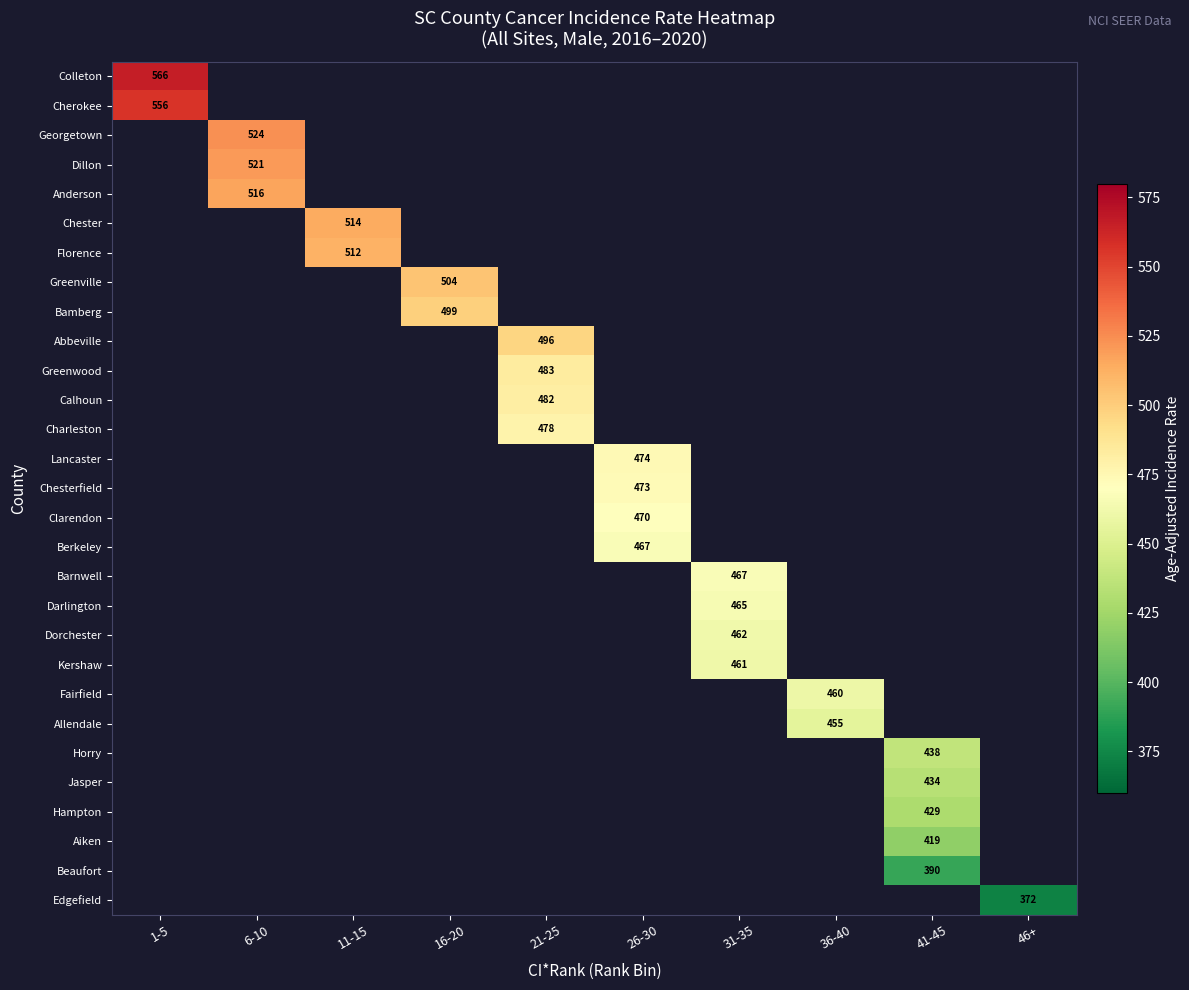

Which has a higher value, 36-40 or 31-35?

31-35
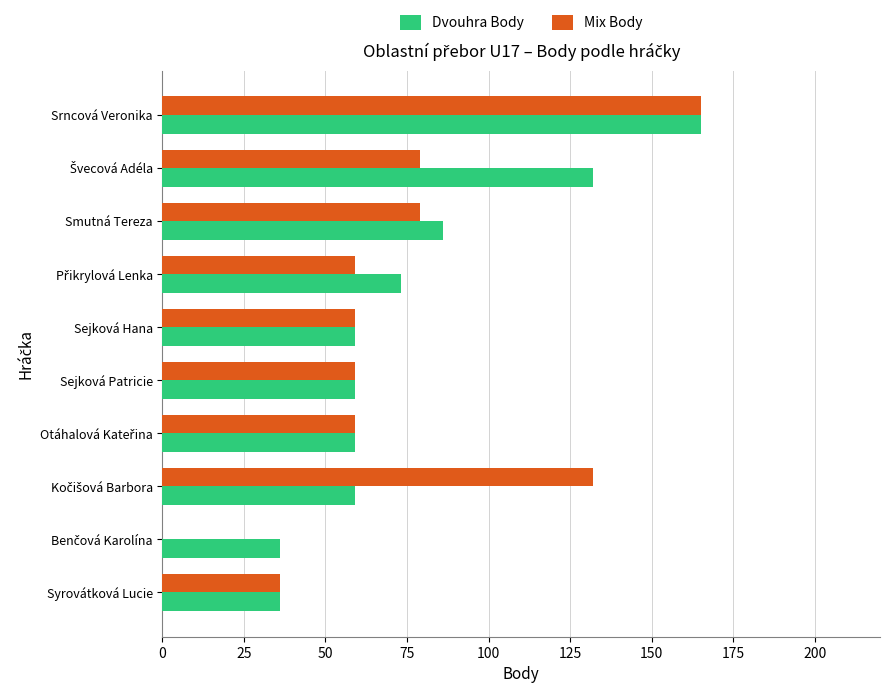

True or false: Mix Body has a value of 120 at Smutná Tereza.

False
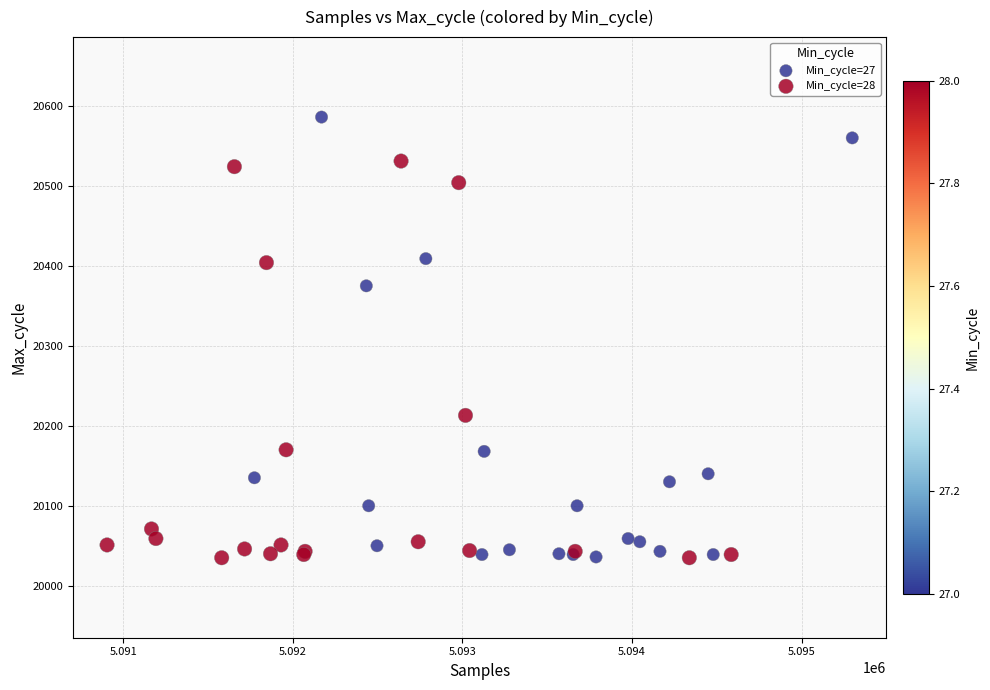

Which series reaches the maximum Y coordinate?

Min_cycle=27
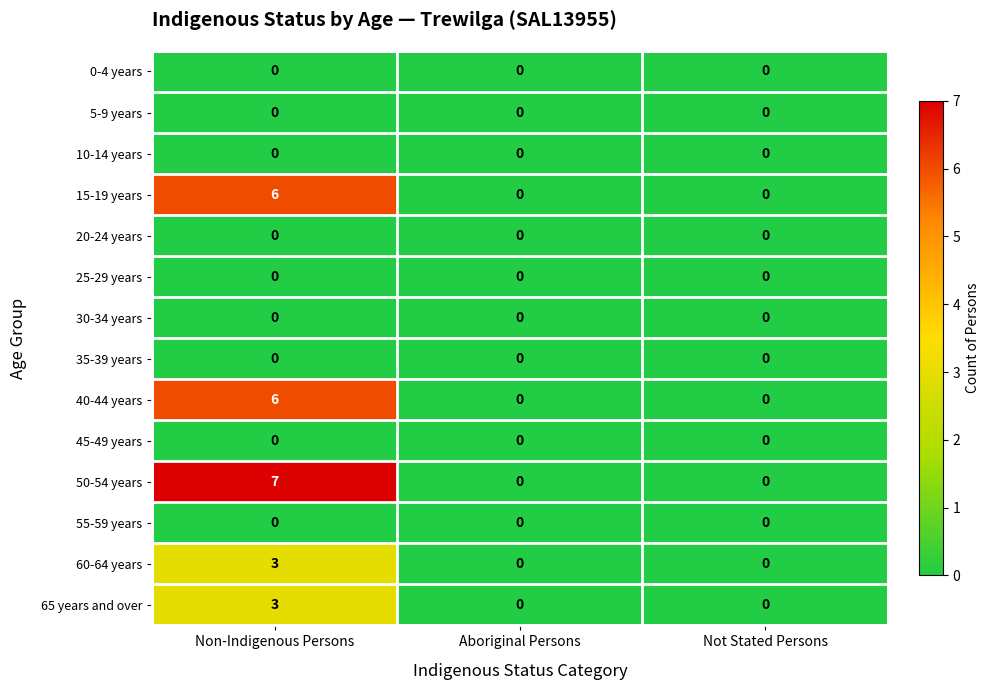

How many series are shown in this chart?

14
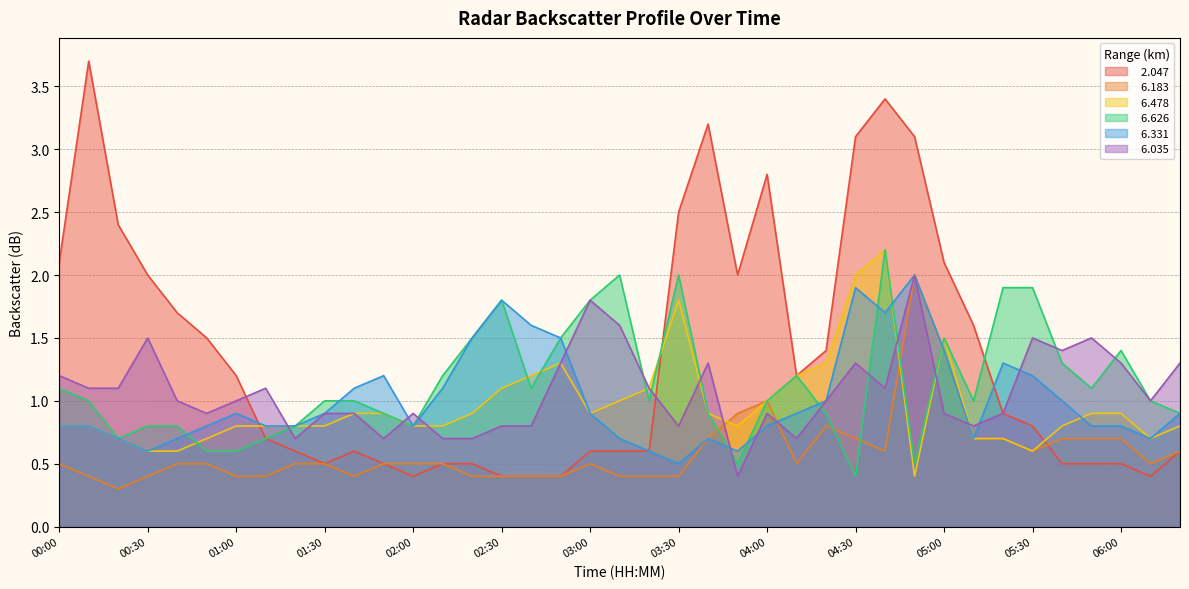

What is the value of the   6.478 point at the 13th from the left?

0.8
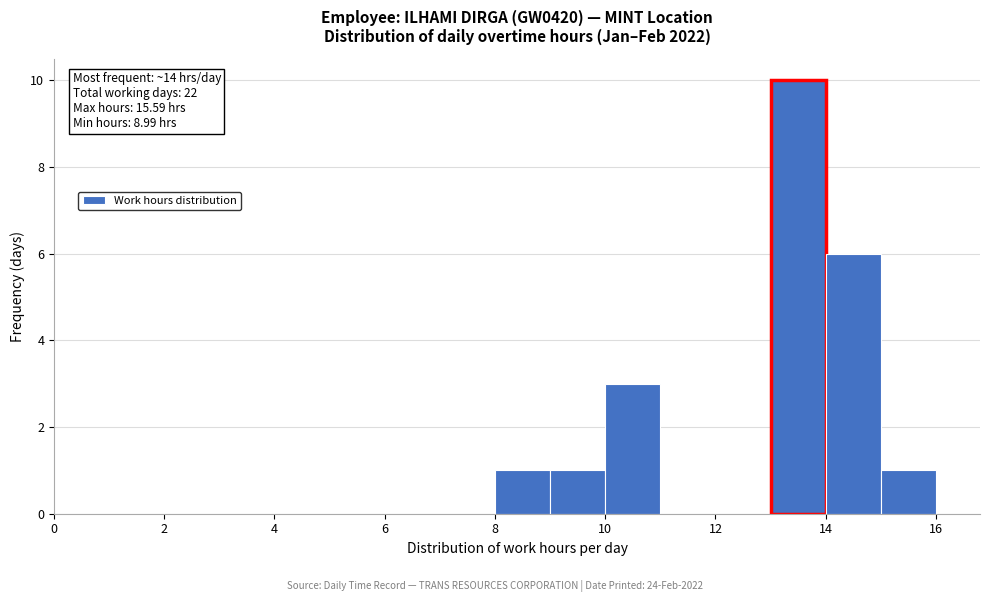

Which range on the x-axis has the tallest bar?

13 to 14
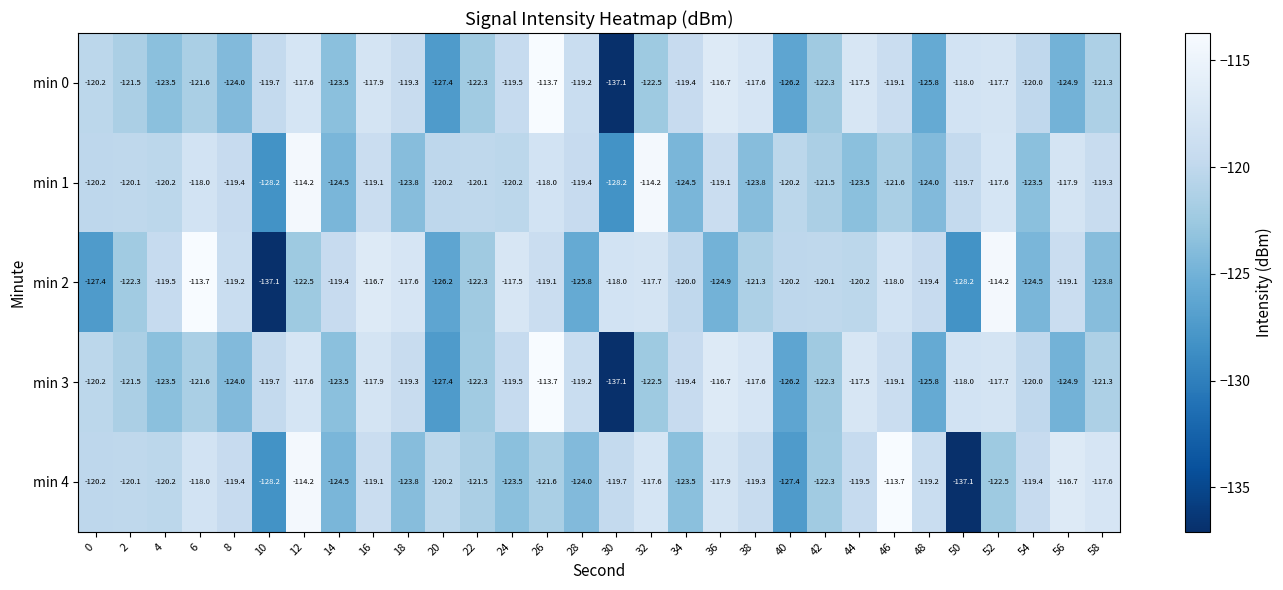

What is the total value across all series at 22?

-608.5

= = = = =

Rewrite every line of the data above as a Markdown table with the columns "Row" and "Line", numbering the rows in order and leaving out blank lines and pictures.

▶ [Written solution]:
| Row | Line |
|---|---|
| 1 | Which has a higher value, 36-40 or 31-35? |
| 2 | 31-35 |
| 3 | True or false: Mix Body has a value of 120 at Smutná Tereza. |
| 4 | False |
| 5 | Which series reaches the maximum Y coordinate? |
| 6 | Min_cycle=27 |
| 7 | How many series are shown in this chart? |
| 8 | 14 |
| 9 | What is the value of the   6.478 point at the 13th from the left? |
| 10 | 0.8 |
| 11 | Which range on the x-axis has the tallest bar? |
| 12 | 13 to 14 |
| 13 | What is the total value across all series at 22? |
| 14 | -608.5 |